Monday, December 26, 2016

Christmas Stuff; Women Doctors; Raindeer; Jingle; Barbie; Airline Fixes; Direction Signs; Social Security; Coffee Drink; IKEA Parties; KFC Innovation; Garlic on your Feet; 911 Call

Cool and overcast.  Typical Baltimore area weather in the Winter.

Christmas Stuff

On Christmas Eve, Elaine and I  treated her family to supper at our Bistro, after which we exchanged gifts.  The kids seemed to be happy with their gifts.  They couldn't wait to get home and leave some carrots for Santa's reindeer. These two kids are half Christian and half Jewish, and they celebrate both cultures, and this year Hanukah begins on the same day as Christmas. 

On Christmas day, my daughter, Diane and her husband John, hosted family Christmas at their house (which used to be my house).  A great time was had by all.  Unfortunately, Elaine had a migraine type headache and couldn't attend.  She did send cookies and sauerkraut... you know, Baltimore people love sauerkraut at occasions like Thanksgiving and Christmas... and the kraut went fast.  Even I had some... it was very tasty, not vinegar like.

Wait, Wait, Don't Tell Me

The Christmas edition of this show gave me thoughts to think about, such as this Daffy Dozen:

01.  Women make better doctors, nurses, and healthcare providers.  (Yes, Elaine has said that for years, however, I don't think I would enjoy a prostate exam given by a female.  Guess I'm old fashioned like that.

02.  New Item for the Holidays.  Raindeer Boobs.  (You can look that one up. Check out Rudolph's bright red nose.))

03.  New Item for the Holidays.  Jingle Balls.  (I'm not going there.)

04.  New Item for the Holidays in the Trump Environment.   Nuclear Survivor Barbie.

05.  One of the airlines has begun to have a separated place for people who die during long flights. (Apparently, now, if you "kick off" while in flight, the attendants just prop you up in an empty seat for the duration of the flight.  This might not be that pleasant for a seat mate.)

06.   Innovative Direction Signs.  (In Sherpa country, if you die while climbing a high mountain, sometimes it's impossible to carry you to the flat areas, so, instead, they prop you up and use you as a direction sign. )  Remember, when husbands die during a long Alaskan cold spell, their spouses bury them out back in the snow.  Why?  Well, because that is "proof of death" for the Social Security Field Reps, who may not make it to the house to take a death claim for some time. .

07.  New Drink by Starbucks:  Fruitcake frappocino.  (Why does everybody hate fruitcake?  I really like it, but Elaine does not... so at Christmas time, instead of fruitcake, we eat German Stollen. )

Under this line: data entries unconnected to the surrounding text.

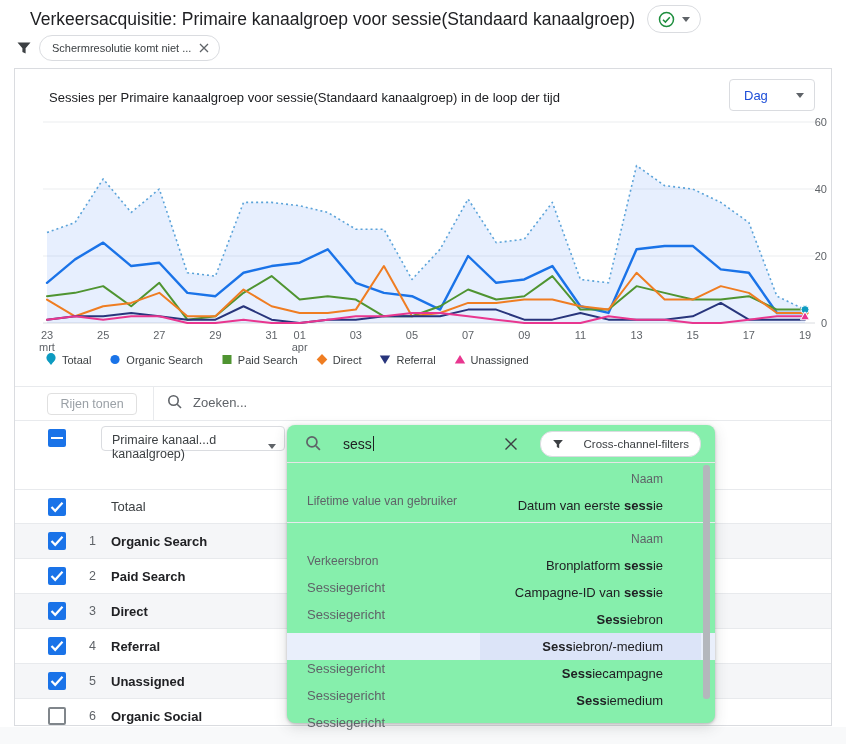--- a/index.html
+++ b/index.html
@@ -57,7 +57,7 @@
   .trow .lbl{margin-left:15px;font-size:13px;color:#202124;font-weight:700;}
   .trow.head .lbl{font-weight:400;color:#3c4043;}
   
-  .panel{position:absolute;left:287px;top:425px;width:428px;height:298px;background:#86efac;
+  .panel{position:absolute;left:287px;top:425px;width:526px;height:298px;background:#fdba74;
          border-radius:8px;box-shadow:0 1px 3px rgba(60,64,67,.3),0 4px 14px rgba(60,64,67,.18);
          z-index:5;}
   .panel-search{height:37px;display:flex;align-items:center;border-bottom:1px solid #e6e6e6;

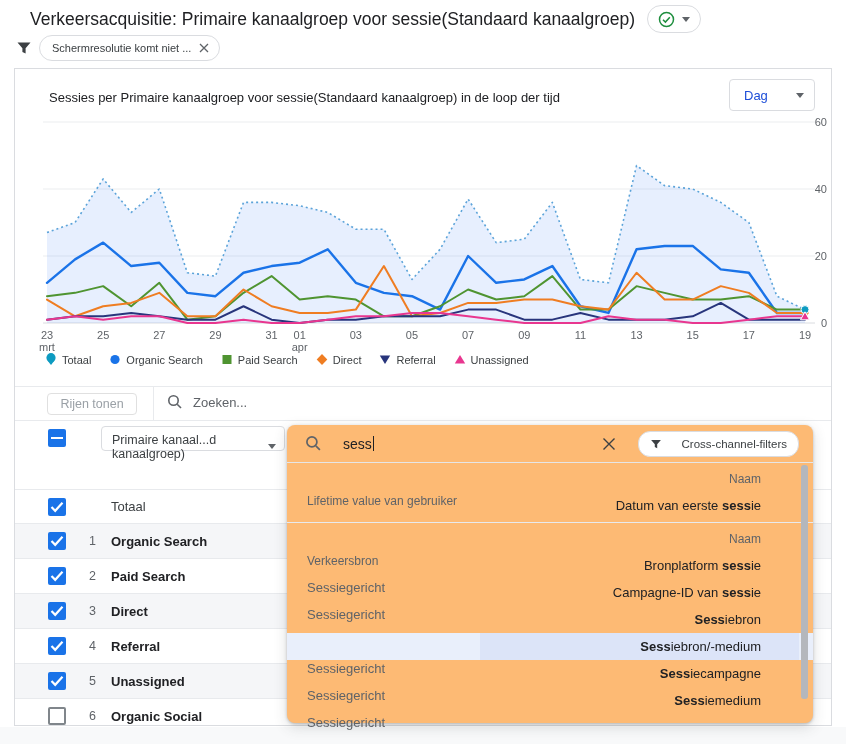--- a/index.html
+++ b/index.html
@@ -65,8 +65,8 @@
   .panel-search .q{margin-left:21px;font-size:14px;color:#202124;}
   .cursor-bar{display:inline-block;width:1px;height:15px;background:#202124;vertical-align:middle;margin-left:1px;}
   .panel-search .spacer{flex:1;}
-  .xcfilters{display:flex;align-items:center;gap:20px;border:1px solid #dadce0;border-radius:12px;
-             height:24px;padding:0 11px;font-size:11.5px;color:#3c4043;margin-left:22px;cursor:pointer;background:#fff;}
+  .xcfilters{display:flex;align-items:flex-end;gap:20px;border:1px solid #dadce0;border-radius:12px;
+             height:24px;padding:0 11px;font-size:11.5px;color:#3c4043;margin-left:22px;cursor:pointer;background:#fff;flex-direction:column;}
   #panel-list{padding-top:2px;}
   .prow{height:27px;display:flex;align-items:center;justify-content:space-between;
         padding:0 52px 0 20px;position:relative;cursor:pointer;}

08.  IKEA Slumber Parties.  (In some European countries, young people are hiding in closets until the stores close, when they pop out and have their version of Slumber Parties.  Clever kids.)

09.  Finger Condoms.  Kentucky Fried Chicken (KFC) has come out with roll-on finger protectors for when you eat their greasy fried chicken. 

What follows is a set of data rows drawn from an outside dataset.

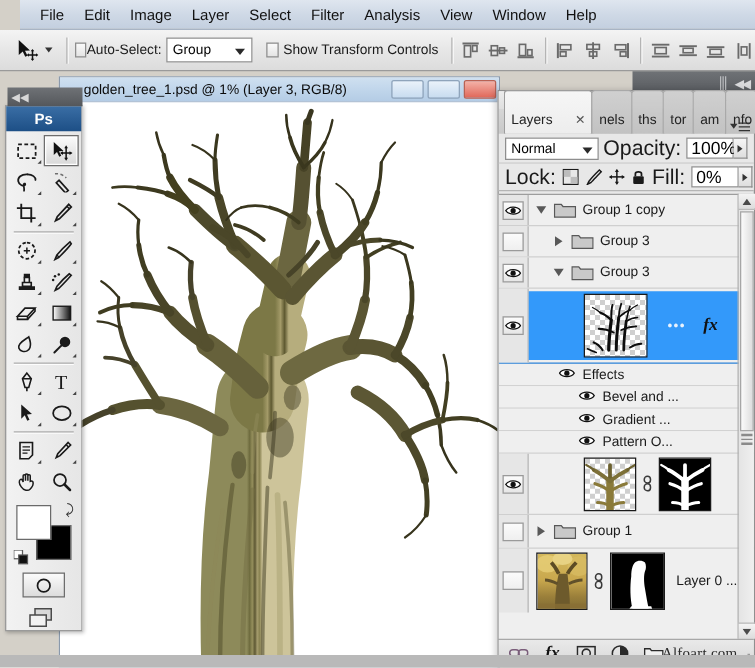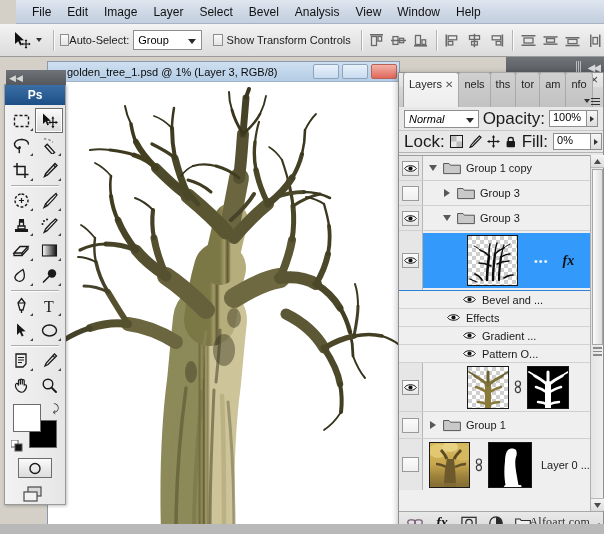--- a/index.html
+++ b/index.html
@@ -280,7 +280,7 @@
   <div class="menu-item">Image</div>
   <div class="menu-item">Layer</div>
   <div class="menu-item">Select</div>
-  <div class="menu-item">Bevel</div>
+  <div class="menu-item">Filter</div>
   <div class="menu-item">Analysis</div>
   <div class="menu-item">View</div>
   <div class="menu-item">Window</div>

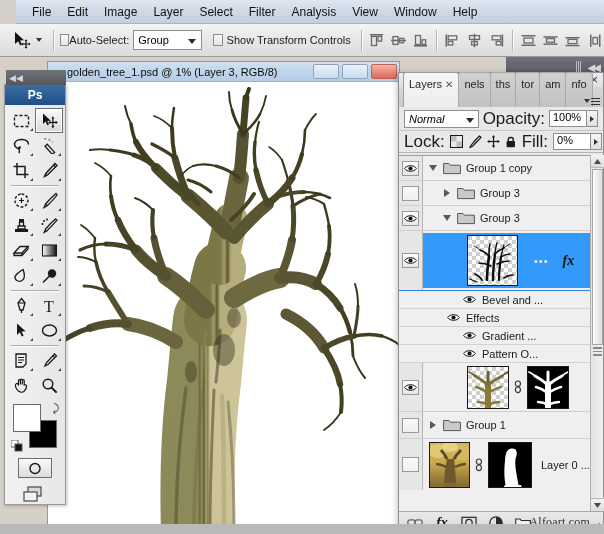--- a/index.html
+++ b/index.html
@@ -158,7 +158,7 @@
     position:relative; padding-left:4px;
   }
   .lp-tab {
-    height:18px; display:flex; align-items:flex-end; gap:3px;
+    height:18px; display:flex; align-items:flex-start; gap:18px;
     padding: 17px 5px; font-size:11px; color:#232323;
     background: linear-gradient(to bottom,#d0d0d0,#c2c2c2);
     border:1px solid #a9a9a9; border-bottom:none;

10.  The Butterball Hotline.  (Everyone laughed when this was mentioned.  I did not get it.  Does it have something to do with KFC....well, maybe I get it.)

11.  Garlic Breakthrough.  A study has now determined that one can taste garlic with your feet.  They say that it takes one hour, but within that time, the  taste travels from  your feet to your brain.  (Now, why the hell would I want to know that?)

12. Car Window Breakthrough.  Some people noticed that a slumped over older woman in a locked car was not responding to their knocks on the car window, so they called 911.  The responders broke the window and opened the door and prepared to revive the poor lady.... who turned out to be a CPR dummy.